If a bonding coat is to be applied (see mixing details under 6.4) the material should be sprayed to give a thin (nominal 2 mm thickness) coverage, and minimum air pressure should be used to give as heavy a textured finish as possible, to give a mechanical key to the subsequent coating of SLV. A coverage of 20% - 50% of the steel surface should be achieved.
The maximum thickness of SLV, which can be sprayed in one pass, will depend on the orientation of the steel surface and whether the steel is painted. (Whether or not the paint has been coated with Limpet Primer.) SLV can normally be applied in layers 10 - 25 mm in thickness. If the final coating thickness is 25 mm or greater, it is preferable to apply an initial thin coating of 10 - 12 mm and allow this to set off for a few hours, after which a thicker coating can be applied, this also achieves a neater finish.
Caution should be exercised with extended vertical surfaces. In contrast, 25 mm layers can be applied in one pass to horizontal steel members. Experience will soon determine the optimum approach to be taken.
The initial set of SLV is typically 4 - 8 hours, depending on ambient temperature and humidity.

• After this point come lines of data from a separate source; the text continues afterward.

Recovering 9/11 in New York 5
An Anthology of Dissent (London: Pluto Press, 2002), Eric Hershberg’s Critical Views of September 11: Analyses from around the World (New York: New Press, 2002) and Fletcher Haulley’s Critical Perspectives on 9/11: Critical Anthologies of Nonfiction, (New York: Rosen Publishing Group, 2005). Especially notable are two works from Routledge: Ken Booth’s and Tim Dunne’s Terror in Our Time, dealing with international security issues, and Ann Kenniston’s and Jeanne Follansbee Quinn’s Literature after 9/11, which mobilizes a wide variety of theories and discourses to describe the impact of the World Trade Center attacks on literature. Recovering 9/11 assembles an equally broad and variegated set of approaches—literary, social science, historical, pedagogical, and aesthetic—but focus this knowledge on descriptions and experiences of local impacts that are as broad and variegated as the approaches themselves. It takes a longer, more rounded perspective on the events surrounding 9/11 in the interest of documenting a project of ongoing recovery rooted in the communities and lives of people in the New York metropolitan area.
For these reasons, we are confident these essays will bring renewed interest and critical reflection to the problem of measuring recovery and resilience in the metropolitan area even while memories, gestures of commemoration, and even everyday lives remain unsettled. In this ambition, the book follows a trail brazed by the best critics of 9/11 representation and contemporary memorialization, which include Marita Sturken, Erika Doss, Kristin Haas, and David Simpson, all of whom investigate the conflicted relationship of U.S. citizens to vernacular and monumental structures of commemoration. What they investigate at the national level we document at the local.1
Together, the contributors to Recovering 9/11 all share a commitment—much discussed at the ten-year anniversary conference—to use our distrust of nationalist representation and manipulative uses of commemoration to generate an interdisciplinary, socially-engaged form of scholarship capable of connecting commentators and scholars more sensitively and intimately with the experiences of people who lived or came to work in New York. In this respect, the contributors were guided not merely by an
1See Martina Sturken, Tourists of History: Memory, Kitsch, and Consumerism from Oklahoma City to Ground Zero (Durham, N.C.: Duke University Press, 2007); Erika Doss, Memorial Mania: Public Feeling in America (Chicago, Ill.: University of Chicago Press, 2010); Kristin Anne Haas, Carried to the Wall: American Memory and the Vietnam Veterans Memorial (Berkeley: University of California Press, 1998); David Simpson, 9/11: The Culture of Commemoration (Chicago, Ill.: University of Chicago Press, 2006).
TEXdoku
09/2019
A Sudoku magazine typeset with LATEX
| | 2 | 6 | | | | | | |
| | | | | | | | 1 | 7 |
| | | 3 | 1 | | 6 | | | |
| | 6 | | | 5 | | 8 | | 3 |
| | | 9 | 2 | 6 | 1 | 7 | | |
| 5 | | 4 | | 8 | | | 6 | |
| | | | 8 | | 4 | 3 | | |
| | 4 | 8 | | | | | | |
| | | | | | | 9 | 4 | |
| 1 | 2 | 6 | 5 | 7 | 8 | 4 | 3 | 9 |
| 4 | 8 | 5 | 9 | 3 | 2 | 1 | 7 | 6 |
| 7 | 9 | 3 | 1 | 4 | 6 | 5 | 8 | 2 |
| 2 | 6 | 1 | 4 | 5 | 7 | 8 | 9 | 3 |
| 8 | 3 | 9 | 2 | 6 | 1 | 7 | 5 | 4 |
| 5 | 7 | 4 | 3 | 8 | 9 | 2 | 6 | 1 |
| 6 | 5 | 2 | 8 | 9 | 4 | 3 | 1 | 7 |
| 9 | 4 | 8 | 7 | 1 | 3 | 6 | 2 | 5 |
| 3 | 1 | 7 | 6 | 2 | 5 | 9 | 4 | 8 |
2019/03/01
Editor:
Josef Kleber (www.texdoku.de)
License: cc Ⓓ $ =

It is preferable to apply successive coats immediately after the initial set is obtained rather than leave the SLV for two to three days to cure. If the first sprayed coat has fully cured, then the surface should be wetted before applying more material, and care should be taken to ensure that the surface has not been contaminated by other trades. Where multi-layer applications are required, the surface texture of each sprayed layer should be left ‘as applied’ to provide the maximum keying power to subsequent coats.
Compressed Air Supply
Control the air supply at the nozzle to ensure that the desired coating thickness and texture are achieved. Too much air leads to overspray, bounce-off, fine texture and increased density, and hence increases material consumption.